Unlike conventional research vessels or powered drones, ocean gliders do not rely on propulsion systems but move by altering their buoyancy, allowing them to glide gracefully through the water column. This energy-efficient design enables missions lasting several months, covering thousands of kilometres, say scientists.

So far, INCOIS has successfully executed around 10 autonomous deep-sea glider deployments — eight in the Bay of Bengal and two in the Arabian Sea — as part of the ‘Deep Ocean Mission’. These deployments aim to explore and monitor oceanographic parameters using buoyancy-driven movement. The latest success in Antarctic waters adds polar capability to India’s expanding ocean observation programme.

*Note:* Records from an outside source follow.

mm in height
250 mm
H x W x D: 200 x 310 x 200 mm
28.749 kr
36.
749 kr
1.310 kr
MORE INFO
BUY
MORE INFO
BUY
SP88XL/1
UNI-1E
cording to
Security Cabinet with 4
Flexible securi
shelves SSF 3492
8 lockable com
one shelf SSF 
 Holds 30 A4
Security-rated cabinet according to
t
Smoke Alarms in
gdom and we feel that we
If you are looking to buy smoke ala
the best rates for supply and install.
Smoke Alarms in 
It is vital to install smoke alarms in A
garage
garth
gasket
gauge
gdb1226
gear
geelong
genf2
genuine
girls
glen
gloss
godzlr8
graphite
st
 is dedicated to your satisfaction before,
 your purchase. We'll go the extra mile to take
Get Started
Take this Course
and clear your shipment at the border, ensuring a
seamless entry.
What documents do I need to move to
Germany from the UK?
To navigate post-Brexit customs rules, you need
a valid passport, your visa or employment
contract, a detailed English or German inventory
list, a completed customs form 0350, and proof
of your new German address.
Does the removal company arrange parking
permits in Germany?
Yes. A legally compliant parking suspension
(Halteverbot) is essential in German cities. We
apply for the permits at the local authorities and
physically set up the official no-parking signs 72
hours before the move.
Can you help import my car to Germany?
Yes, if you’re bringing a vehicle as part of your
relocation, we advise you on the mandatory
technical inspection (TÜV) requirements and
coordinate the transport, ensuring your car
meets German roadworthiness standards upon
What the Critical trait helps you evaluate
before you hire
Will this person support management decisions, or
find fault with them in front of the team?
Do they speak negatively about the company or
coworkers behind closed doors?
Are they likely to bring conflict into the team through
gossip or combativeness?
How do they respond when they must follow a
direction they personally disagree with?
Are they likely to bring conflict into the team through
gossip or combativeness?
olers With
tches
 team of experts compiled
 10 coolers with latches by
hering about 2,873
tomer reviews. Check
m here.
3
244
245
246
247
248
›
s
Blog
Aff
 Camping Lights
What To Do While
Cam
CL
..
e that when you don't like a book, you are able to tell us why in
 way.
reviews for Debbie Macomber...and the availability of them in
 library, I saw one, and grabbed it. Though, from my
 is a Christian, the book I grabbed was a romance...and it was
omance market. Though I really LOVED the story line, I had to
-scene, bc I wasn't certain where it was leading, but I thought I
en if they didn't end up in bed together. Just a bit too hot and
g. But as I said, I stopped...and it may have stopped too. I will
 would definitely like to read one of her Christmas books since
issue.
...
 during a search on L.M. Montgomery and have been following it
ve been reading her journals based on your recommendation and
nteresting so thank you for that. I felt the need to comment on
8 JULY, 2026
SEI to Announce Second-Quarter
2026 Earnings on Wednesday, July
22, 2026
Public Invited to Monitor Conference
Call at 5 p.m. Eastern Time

The Slocum G-3 gliders, sourced from the United States of America, can manoeuvre both vertically and horizontally at speeds of about 8 to 10 centimetres per second, enabling extended missions lasting several months. They can travel up to 20-25 kilometres per day, dive to depths of 1,000 metres, and are tracked by satellites. They are remotely operated and monitored round the clock from the command centre of the institute here in Pragatinagar.

The gliders surface every five to six hours during 1,000-metre dive missions to transmit data while continuously measuring key ocean parameters using advanced biogeochemical sensors. While basic data is transmitted in almost real time when the gliders surface multiple times a day, the detailed datasets are retrieved when the system ”having an approximate lifespan of eight to nine months” is recovered from the water, scientists explain.

Before deployment, the gliders are configured and ballasted at the National Glider Test Facility established at INCOIS and subsequently tested through sea trials in shallow coastal waters. Data collected from these gliders, combined with observations from other monitoring systems such as tide gauges, argo floats and buoys, significantly enhances understanding of climate change impact on sea level, cyclonic storms, waves, swell surges and marine ecosystems, explains Mr. Nair.

Buoyed by this success, INCOIS is now planning an audacious mission: to deploy a next-generation ocean glider with enhanced battery endurance to undertake an unprecedented long-distance transect ”from near-shore Antarctica, close to Bharati station, to the coast of Gujarat covering an estimated distance of approximately 9,800 km”.

It would represent a first-of-its-kind long-distance mission, not only for India but globally ”a meridional transect conducted entirely by an autonomous ocean glider”. The mission is expected to advance scientific understanding of air-sea interactions across hemispheres. It will stand as a landmark endeavour and a matter of national pride, adds Mr. Nair.